Why Core Web Vitals are important for all online marketing

Having the metrics in place for the Core Web Vitals go beyond SEO. User friendliness and thus Core Web Vitals is also important for SEA, conversion optimization and content marketing. A worse score on the Core Web Vitals lower a landing page’s quality score, which is unfavorable for SEA. This lowers the effectiveness of paid search campaigns, potentially resulting in higher costs.

When the Core Web Vitals are in order, it can help with mapping the relationship between user experience and conversion rate. Where necessary, the user experience can be improved, which positively affects conversion optimization. The same is true in the area of content marketing. The Core Web Vitals help communicate the relationship between user experience and content quality. Possible deficiencies in engagement (user engagement) can be improved in this way.
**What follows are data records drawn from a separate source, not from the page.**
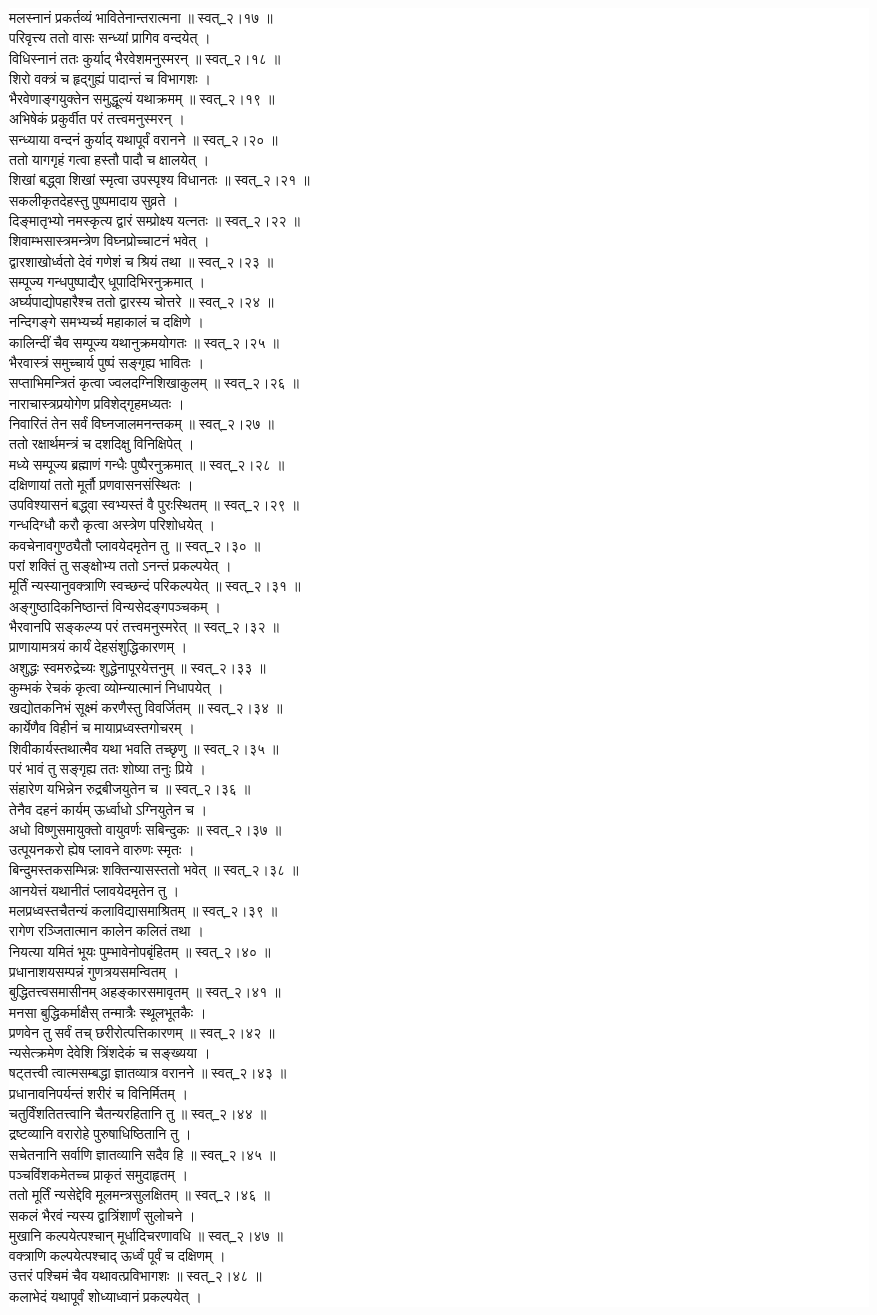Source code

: मलस्नानं प्रकर्तव्यं भावितेनान्तरात्मना ॥ स्वत्_२।१७ ॥  
परिवृत्त्य ततो वासः सन्ध्यां प्रागिव वन्दयेत् ।  
विधिस्नानं ततः कुर्याद् भैरवेशमनुस्मरन् ॥ स्वत्_२।१८ ॥  
शिरो वक्त्रं च हृद्गुह्यं पादान्तं च विभागशः ।  
भैरवेणाङ्गयुक्तेन समुद्धूल्यं यथाक्रमम् ॥ स्वत्_२।१९ ॥  
अभिषेकं प्रकुर्वीत परं तत्त्वमनुस्मरन् ।  
सन्ध्याया वन्दनं कुर्याद् यथापूर्वं वरानने ॥ स्वत्_२।२० ॥  
ततो यागगृहं गत्वा हस्तौ पादौ च क्षालयेत् ।  
शिखां बद्ध्वा शिखां स्मृत्वा उपस्पृश्य विधानतः ॥ स्वत्_२।२१ ॥  
सकलीकृतदेहस्तु पुष्पमादाय सुव्रते ।  
दिङ्मातृभ्यो नमस्कृत्य द्वारं सम्प्रोक्ष्य यत्नतः ॥ स्वत्_२।२२ ॥  
शिवाम्भसास्त्रमन्त्रेण विघ्नप्रोच्चाटनं भवेत् ।  
द्वारशाखोर्ध्वतो देवं गणेशं च श्रियं तथा ॥ स्वत्_२।२३ ॥  
सम्पूज्य गन्धपुष्पाद्यैर् धूपादिभिरनुक्रमात् ।  
अर्घ्यपाद्योपहारैश्च ततो द्वारस्य चोत्तरे ॥ स्वत्_२।२४ ॥  
नन्दिगङ्गे समभ्यर्च्य महाकालं च दक्षिणे ।  
कालिन्दीं चैव सम्पूज्य यथानुक्रमयोगतः ॥ स्वत्_२।२५ ॥  
भैरवास्त्रं समुच्चार्य पुष्पं सङ्गृह्य भावितः ।  
सप्ताभिमन्त्रितं कृत्वा ज्वलदग्निशिखाकुलम् ॥ स्वत्_२।२६ ॥  
नाराचास्त्रप्रयोगेण प्रविशेद्गृहमध्यतः ।  
निवारितं तेन सर्वं विघ्नजालमनन्तकम् ॥ स्वत्_२।२७ ॥  
ततो रक्षार्थमन्त्रं च दशदिक्षु विनिक्षिपेत् ।  
मध्ये सम्पूज्य ब्रह्माणं गन्धैः पुष्पैरनुक्रमात् ॥ स्वत्_२।२८ ॥  
दक्षिणायां ततो मूर्तौ प्रणवासनसंस्थितः ।  
उपविश्यासनं बद्ध्वा स्वभ्यस्तं वै पुरःस्थितम् ॥ स्वत्_२।२९ ॥  
गन्धदिग्धौ करौ कृत्वा अस्त्रेण परिशोधयेत् ।  
कवचेनावगुण्ठ्यैतौ प्लावयेदमृतेन तु ॥ स्वत्_२।३० ॥  
परां शक्तिं तु सङ्क्षोभ्य ततो ऽनन्तं प्रकल्पयेत् ।  
मूर्तिं न्यस्यानुवक्त्राणि स्वच्छन्दं परिकल्पयेत् ॥ स्वत्_२।३१ ॥  
अङ्गुष्ठादिकनिष्ठान्तं विन्यसेदङ्गपञ्चकम् ।  
भैरवानपि सङ्कल्प्य परं तत्त्वमनुस्मरेत् ॥ स्वत्_२।३२ ॥  
प्राणायामत्रयं कार्यं देहसंशुद्धिकारणम् ।  
अशुद्धः स्वमरुद्रेच्यः शुद्धेनापूरयेत्तनुम् ॥ स्वत्_२।३३ ॥  
कुम्भकं रेचकं कृत्वा व्योम्न्यात्मानं निधापयेत् ।  
खद्योतकनिभं सूक्ष्मं करणैस्तु विवर्जितम् ॥ स्वत्_२।३४ ॥  
कार्येणैव विहीनं च मायाप्रध्वस्तगोचरम् ।  
शिवीकार्यस्तथात्मैव यथा भवति तच्छृणु ॥ स्वत्_२।३५ ॥  
परं भावं तु सङ्गृह्य ततः शोष्या तनुः प्रिये ।  
संहारेण यभिन्नेन रुद्रबीजयुतेन च ॥ स्वत्_२।३६ ॥  
तेनैव दहनं कार्यम् ऊर्ध्वाधो ऽग्नियुतेन च ।  
अधो विष्णुसमायुक्तो वायुवर्णः सबिन्दुकः ॥ स्वत्_२।३७ ॥  
उत्पूयनकरो ह्येष प्लावने वारुणः स्मृतः ।  
बिन्दुमस्तकसम्भिन्नः शक्तिन्यासस्ततो भवेत् ॥ स्वत्_२।३८ ॥  
आनयेत्तं यथानीतं प्लावयेदमृतेन तु ।  
मलप्रध्वस्तचैतन्यं कलाविद्यासमाश्रितम् ॥ स्वत्_२।३९ ॥  
रागेण रञ्जितात्मान कालेन कलितं तथा ।  
नियत्या यमितं भूयः पुम्भावेनोपबृंहितम् ॥ स्वत्_२।४० ॥  
प्रधानाशयसम्पन्नं गुणत्रयसमन्वितम् ।  
बुद्धितत्त्वसमासीनम् अहङ्कारसमावृतम् ॥ स्वत्_२।४१ ॥  
मनसा बुद्धिकर्माक्षैस् तन्मात्रैः स्थूलभूतकैः ।  
प्रणवेन तु सर्वं तच् छरीरोत्पत्तिकारणम् ॥ स्वत्_२।४२ ॥  
न्यसेत्क्रमेण देवेशि त्रिंशदेकं च सङ्ख्यया ।  
षट्तत्त्वी त्वात्मसम्बद्धा ज्ञातव्यात्र वरानने ॥ स्वत्_२।४३ ॥  
प्रधानावनिपर्यन्तं शरीरं च विनिर्मितम् ।  
चतुर्विंशतितत्त्वानि चैतन्यरहितानि तु ॥ स्वत्_२।४४ ॥  
द्रष्टव्यानि वरारोहे पुरुषाधिष्ठितानि तु ।  
सचेतनानि सर्वाणि ज्ञातव्यानि सदैव हि ॥ स्वत्_२।४५ ॥  
पञ्चविंशकमेतच्च प्राकृतं समुदाहृतम् ।  
ततो मूर्तिं न्यसेद्देवि मूलमन्त्रसुलक्षितम् ॥ स्वत्_२।४६ ॥  
सकलं भैरवं न्यस्य द्वात्रिंशार्णं सुलोचने ।  
मुखानि कल्पयेत्पश्चान् मूर्धादिचरणावधि ॥ स्वत्_२।४७ ॥  
वक्त्राणि कल्पयेत्पश्चाद् ऊर्ध्वं पूर्वं च दक्षिणम् ।  
उत्तरं पश्चिमं चैव यथावत्प्रविभागशः ॥ स्वत्_२।४८ ॥  
कलाभेदं यथापूर्वं शोध्याध्वानं प्रकल्पयेत् ।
These are the other important criteria for a good Page Experience according to Google

In addition to the Core Web Vitals, there are currently already a number of other criteria by which Google judges the user experience of a Web page. These points, along with the Core Web Vitals, belong to the Page Experience Signals and consist of:

  1. Mobile Friendly
  2. Safe Browsing
  3. HTTPS
  4. Non-Intrusive Interstitials

Mobile Friendly

Mobile Friendly, also known as the mobile user experience, plays an important role in the field of user experience. More than three-quarters of all page visits come from mobile traffic. Therefore, it is more than logical that Google includes the mobile user experience as an important factor in its Page Experience rating. In addition, more and more web developers are choosing a Progressive Web App.

Safe Browsing

Safe Browsing has been included by Google since 2007 when it comes to the Page Experience. This mainly involves security and combating phishing attacks, malware and other unwanted viruses. In the case of a website where potential risks are detected, user access is blocked.
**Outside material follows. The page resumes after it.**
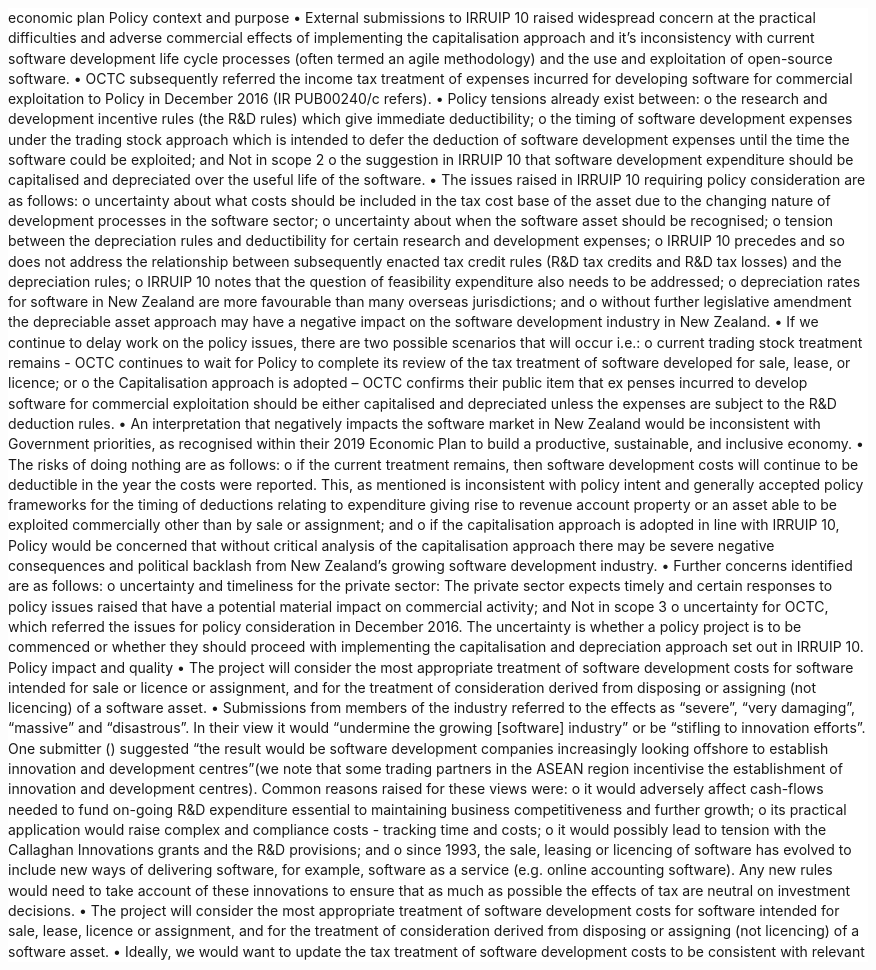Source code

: economic plan Policy context and purpose • External submissions to IRRUIP 10 raised widespread concern at the practical difficulties and adverse commercial effects of implementing the capitalisation approach and it’s inconsistency with current software development life cycle processes (often termed an agile methodology) and the use and exploitation of open-source software. • OCTC subsequently referred the income tax treatment of expenses incurred for developing software for commercial exploitation to Policy in December 2016 (IR PUB00240/c refers). • Policy tensions already exist between: o the research and development incentive rules (the R&D rules) which give immediate deductibility; o the timing of software development expenses under the trading stock approach which is intended to defer the deduction of software development expenses until the time the software could be exploited; and Not in scope 2 o the suggestion in IRRUIP 10 that software development expenditure should be capitalised and depreciated over the useful life of the software. • The issues raised in IRRUIP 10 requiring policy consideration are as follows: o uncertainty about what costs should be included in the tax cost base of the asset due to the changing nature of development processes in the software sector; o uncertainty about when the software asset should be recognised; o tension between the depreciation rules and deductibility for certain research and development expenses; o IRRUIP 10 precedes and so does not address the relationship between subsequently enacted tax credit rules (R&D tax credits and R&D tax losses) and the depreciation rules; o IRRUIP 10 notes that the question of feasibility expenditure also needs to be addressed; o depreciation rates for software in New Zealand are more favourable than many overseas jurisdictions; and o without further legislative amendment the depreciable asset approach may have a negative impact on the software development industry in New Zealand. • If we continue to delay work on the policy issues, there are two possible scenarios that will occur i.e.: o current trading stock treatment remains - OCTC continues to wait for Policy to complete its review of the tax treatment of software developed for sale, lease, or licence; or o the Capitalisation approach is adopted – OCTC confirms their public item that ex penses incurred to develop software for commercial exploitation should be either capitalised and depreciated unless the expenses are subject to the R&D deduction rules. • An interpretation that negatively impacts the software market in New Zealand would be inconsistent with Government priorities, as recognised within their 2019 Economic Plan to build a productive, sustainable, and inclusive economy. • The risks of doing nothing are as follows: o if the current treatment remains, then software development costs will continue to be deductible in the year the costs were reported. This, as mentioned is inconsistent with policy intent and generally accepted policy frameworks for the timing of deductions relating to expenditure giving rise to revenue account property or an asset able to be exploited commercially other than by sale or assignment; and o if the capitalisation approach is adopted in line with IRRUIP 10, Policy would be concerned that without critical analysis of the capitalisation approach there may be severe negative consequences and political backlash from New Zealand’s growing software development industry. • Further concerns identified are as follows: o uncertainty and timeliness for the private sector: The private sector expects timely and certain responses to policy issues raised that have a potential material impact on commercial activity; and Not in scope 3 o uncertainty for OCTC, which referred the issues for policy consideration in December 2016. The uncertainty is whether a policy project is to be commenced or whether they should proceed with implementing the capitalisation and depreciation approach set out in IRRUIP 10. Policy impact and quality • The project will consider the most appropriate treatment of software development costs for software intended for sale or licence or assignment, and for the treatment of consideration derived from disposing or assigning (not licencing) of a software asset. • Submissions from members of the industry referred to the effects as “severe”, “very damaging”, “massive” and “disastrous”. In their view it would “undermine the growing \[software\] industry” or be “stifling to innovation efforts”. One submitter () suggested “the result would be software development companies increasingly looking offshore to establish innovation and development centres”(we note that some trading partners in the ASEAN region incentivise the establishment of innovation and development centres). Common reasons raised for these views were: o it would adversely affect cash-flows needed to fund on-going R&D expenditure essential to maintaining business competitiveness and further growth; o its practical application would raise complex and compliance costs - tracking time and costs; o it would possibly lead to tension with the Callaghan Innovations grants and the R&D provisions; and o since 1993, the sale, leasing or licencing of software has evolved to include new ways of delivering software, for example, software as a service (e.g. online accounting software). Any new rules would need to take account of these innovations to ensure that as much as possible the effects of tax are neutral on investment decisions. • The project will consider the most appropriate treatment of software development costs for software intended for sale, lease, licence or assignment, and for the treatment of consideration derived from disposing or assigning (not licencing) of a software asset. • Ideally, we would want to update the tax treatment of software development costs to be consistent with relevant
HTTPS is a standard website security protocol that encrypts information between the sender and receiver. So in this way, unwanted third parties can do no harm. Moreover, HTTPS not only protects visitors’ data, such as entered data, but also ensures that no connection can be made to a wrong address. HTTPS provides three layers of protection: encryption, data integrity and authentication. Security is an important part of the Page Experience, and it stands to reason that HTTPS is part of it.

Non-Intrusive Interstitials

Non-Intrusive Interstitials are also known as intrusive ads. So here you can think of annoying pop-ups. Google agrees that unsolicited and intrusive pop-ups are annoying, which is why they include the presence of such ads in their Page Experience ratings. Things like indicating legal obligations or warnings, a login window or a small banner are not considered intrusive interstitials by Google.